Melaksanakan Pendampingan Dan Pamwas Pemberian Bansos BLT Dilakukan Personel Jajaran Kodim 0208/Asahan

Militer173 views

Asahan  |  Bantuan tunai ini berbeda dengan Bantuan Langsung Tunai (BLT) minyak goreng yang diarahkan oleh Presiden Joko Widodo (Jokowi). BTPKLW sudah disalurkan pada tahun 2021 yang dilakukan oleh TNI Polri menggunakan sistem aplikasi berupa mobile apps. “Untuk yang TNI adalah sistem aplikasi BTPKLW dari Telkom dan untuk Polri menggunakan untuk menggunakan sistem aplikasi Puskeu presisi, sementara untuk BLT minyak goreng yang masuk di dalam program rumpun BTPKLW, saat ini telah masuk dalam tahap rapat koordinasi teknis untuk menyesuaikan dan melakukan revisi dokumen-dokumen teknis, administrasi, mulai pedoman umum petunjuk teknis, dan juga dokumen dengan pelanggaran.

Dalam hal ini seperti yang dilakukan oleh Personel Bintara Pembina Desa (Babinsa) Koramil-07/Air Joman jajaran Kodim 0208/Asahan Serda Ali Imron turun kewilayah binaan untuk melaksanakan kegiatan Pendampingan dan Pamwas pemberian Bansos BLT berupa uang tunai sebesar Rp.300.000/org/KK dengan jumlah penerima sebanyak 150 KK. Kegiatan ini turut serta dihadiri oleh Babinsa Serda Ali Imron, Babinkamtibmas Bripka Satria. R dan Warga masyarakat penerima BLT, kegiatan tersebut yang dilaksanakan bertempat di Kantor Pos Air Joman Jalan Protokol Kelurahan Binjai Serbangan Kecamatan Air Joman Kabupaten Asahan, Sabtu (16/04/2022).

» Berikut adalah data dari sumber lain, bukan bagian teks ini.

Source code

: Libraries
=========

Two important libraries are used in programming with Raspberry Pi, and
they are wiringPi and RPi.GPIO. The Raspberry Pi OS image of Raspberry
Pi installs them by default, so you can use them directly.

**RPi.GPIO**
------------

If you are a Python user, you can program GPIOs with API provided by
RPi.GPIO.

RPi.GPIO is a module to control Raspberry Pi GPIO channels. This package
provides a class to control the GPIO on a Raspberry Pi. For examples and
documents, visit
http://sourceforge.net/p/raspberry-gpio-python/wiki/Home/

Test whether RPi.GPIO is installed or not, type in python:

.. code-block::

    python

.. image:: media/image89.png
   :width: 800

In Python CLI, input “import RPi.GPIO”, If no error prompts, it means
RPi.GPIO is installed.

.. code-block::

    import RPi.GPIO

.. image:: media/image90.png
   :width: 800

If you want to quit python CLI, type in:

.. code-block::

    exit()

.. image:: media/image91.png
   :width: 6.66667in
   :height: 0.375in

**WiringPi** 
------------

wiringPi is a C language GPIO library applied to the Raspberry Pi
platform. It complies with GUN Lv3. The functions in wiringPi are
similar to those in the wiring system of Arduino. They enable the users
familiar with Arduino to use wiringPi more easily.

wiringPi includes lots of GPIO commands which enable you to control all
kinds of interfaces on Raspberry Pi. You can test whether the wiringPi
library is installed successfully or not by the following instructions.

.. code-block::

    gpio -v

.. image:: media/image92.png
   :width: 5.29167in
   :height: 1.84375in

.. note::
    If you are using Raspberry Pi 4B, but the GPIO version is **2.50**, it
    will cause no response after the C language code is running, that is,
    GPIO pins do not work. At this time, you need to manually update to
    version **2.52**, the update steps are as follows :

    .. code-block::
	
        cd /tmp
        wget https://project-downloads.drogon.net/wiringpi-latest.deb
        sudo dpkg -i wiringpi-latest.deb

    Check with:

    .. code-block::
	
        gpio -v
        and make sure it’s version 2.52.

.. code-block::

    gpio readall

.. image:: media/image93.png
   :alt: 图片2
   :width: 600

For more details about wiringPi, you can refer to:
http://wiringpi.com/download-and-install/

Pada kesempatan tersebut Babinsa Serda Ali Imron mengungkapkan Pemerintah siap menyalurkan bantuan langsung tunai (BLT) minyak goreng senilai Rp6,2 triliun untuk 20,65 juta keluarga penerima manfaat (KPM). BLT ini diharapkan dapat meringankan beban masyarakat dan menjaga daya beli masyarakat, khususnya terkait minyak goreng. Pemerintah menargetkan bantuan ini tersalurkan sepenuhnya satu minggu sebelum lebaran.

Sekertaris Kementerian Koordinator Bidang Perekonomian, Susiwijono Moegiarso menyatakan BLT minyak goreng ini dananya akan menggunakan dana program Pemulihan Ekonomi Nasional (PEN) 2022. “Dimana BLT minyak goreng ini ada yang menjadi program dari rumpun bantuan sosial pangan di Kemensos dan juga sebagian dari rumpun program Bantuan Tunai untuk Pedagang Kaki Lima dan Warung (BTPKLW) yang selama ini dibantu oleh TNI dan Polri,”  ujarnya dalam acara Media Briefing: BLT Minyak Goreng di Jakarta Pusat, terangnya.

Bantuan langsung tunai minyak goreng akan disalurkan kepada 20,65 juta keluarga penerima manfaat (KPM) yang termasuk dalam daftar Bantuan Pangan Non Tunai (BPNT) sebesar 18,8 juta. Bantuan itu juga akan diberikan ke penerima Program Keluarga Harapan (PKH) serta 2,5 juta pedagang kaki lima (PKL) yang berjualan makanan dengan menggunakan minyak. “Jumlah anggaran BLT minyak goreng ini sebesar Rp6,2 triliun di rumpun bantuan sosial pangan yang dihimpun Kementerian Sosial, dan Rp 750 triliun untuk PKLW yang dihimpun oleh TNI dan Polri, sehingga total anggaran sebesar Rp6,95 triliun. Nantinya, masing-masing KPM akan menerima bantuan Rp100.000 dalam tiga bulan (April, Mei, Juni). Tetapi, bantuan ini sidalurkan secara sekaligus Rp300.000 pada April,” jelasnya.